È stata prima di tutto una festa. Una bella festa – molto partecipata – ha aperto, al Museo degli Innocenti, la tappa fiorentina di Storie di bambini, il progetto espositivo triennale di Letizia Galli che sta attraversando l’Italia. Sabato 25 marzo tanti bambini con i genitori, insieme alla vicensindaca Cristina Giachi e alla presidente dell’Istituto degli Innocenti Maria Grazia Giuffrida, si sono mescolati con grande interesse ai personaggi e alle storie che Letizia Galli ha raccontato, illustrandole, con sapienza e umanità fuori dal comune. Con un obiettivo costante e sempre nuovo al tempo stesso, sottolineato nel corso del suo saluto: aprire porte, dare spazio a squarci di luce, nella consapevolezza che i bambini sono persone, con capacità e diritti di autodeterminazione. A loro, alla loro intelligenza, va sempre proposto il meglio.

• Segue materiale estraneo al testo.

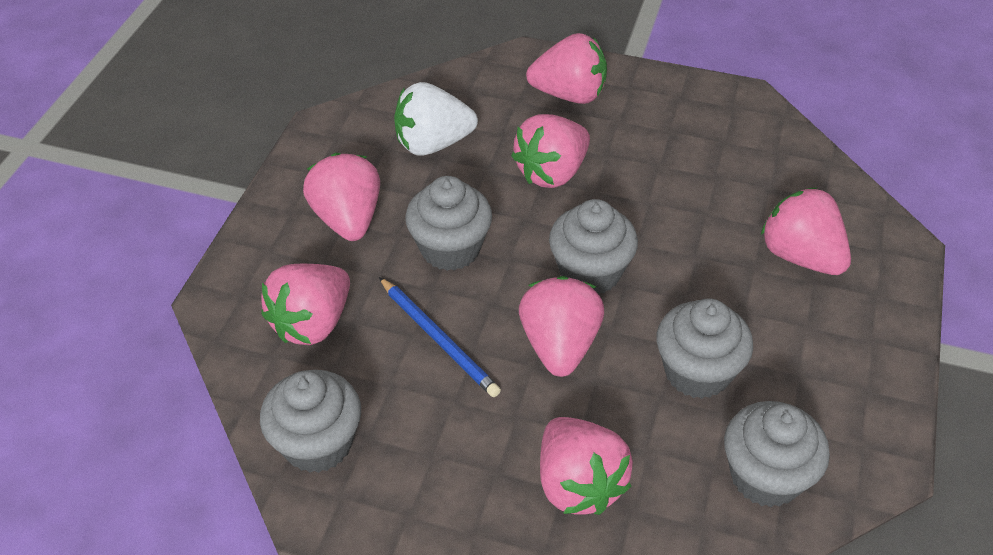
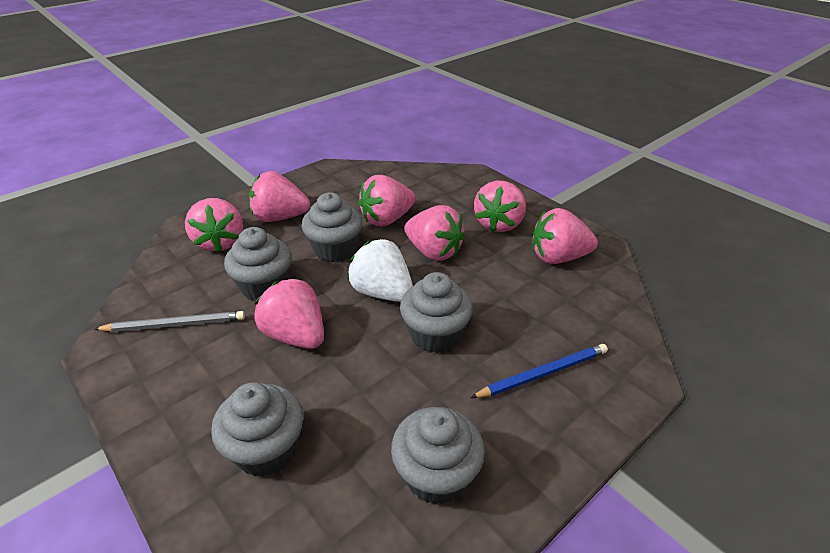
grey pencil: none = 0 -> [94,311,245,332] = 1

Non a caso, accanto a Letizia Galli, sabato c’erano rappresentanti di primo piano del mondo della letteratura per bambini: dalla scrittrice Marise Condé a Carla Poesio, da Giusi Quarenghi a Donatella Trotta. E l’illustratrice ha messo in evidenza che il suo progetto vuol essere l’incubatrice di un vero e proprio percorso di animazione territoriale con e per i bambini, caratterizzato da una costellazione di iniziative: laboratori diffusi in tanti spazi diversi della città, visite guidate alla mostra e ai luoghi che la ospitano, un convegno sull’illustrazione in programma per il 7 aprile.

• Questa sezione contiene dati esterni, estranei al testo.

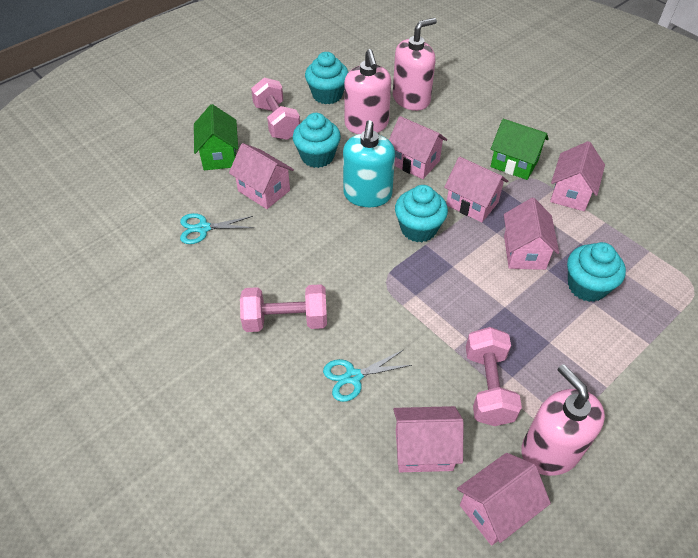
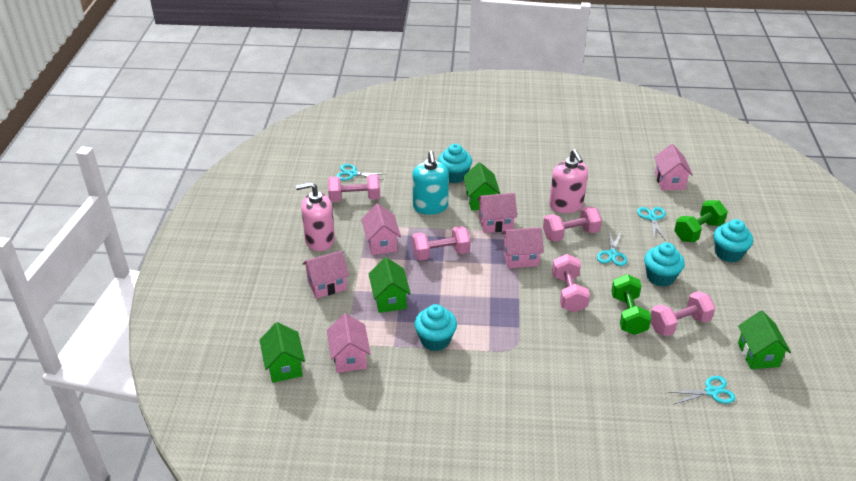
green dumbbell: none = 0 -> [611,274,651,335] [674,200,728,242] = 2
green house: [194,104,238,170] [490,119,549,180] = 2 -> [259,322,305,383] [368,257,411,313] [463,162,500,210] [738,311,791,369] = 4
pink dumbbell: [240,284,327,332] [251,78,300,140] [466,327,522,426] = 3 -> [328,174,380,202] [412,226,471,261] [543,206,602,242] [552,254,590,312] [651,291,716,336] = 5
pink house: [229,143,294,209] [389,116,447,179] [393,406,464,472] [444,157,508,223] [457,453,551,546] [504,198,559,270] [550,141,605,211] = 7 -> [302,250,349,298] [327,313,371,373] [361,204,401,255] [477,193,517,233] [501,227,544,268] [654,144,693,190] = 6
pink soap dispenser: [344,49,391,134] [393,18,437,111] [521,364,605,476] = 3 -> [295,182,335,251] [549,149,588,213] = 2
turquoise scissors: [180,213,254,244] [323,350,412,402] = 2 -> [336,164,384,181] [597,230,627,266] [637,207,666,241] [669,376,735,404] = 4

Successo e tanto divertimento sabato anche per Storie di bambini show, lo spettacolo dove i personaggi dell’illustratrice – che è autrice del testo – prendono vita. Messo in scena dall’associazione culturale napoletana Bambara, per la regia di Rosario D’Angelo, la rappresentazione ha coinvolto grandi e piccoli con le storie di Agata Smeralda, Leonardo da Vinci e Michelangelo e quella mitologica di Danae, di suo figlio Perseo e di suo padre Acrisio nella migrazione attraverso il Mediterraneo. Coinvolgente la colonna sonora con testo di Letizia Galli e musica dell’ex PFM Vittorio Cosma.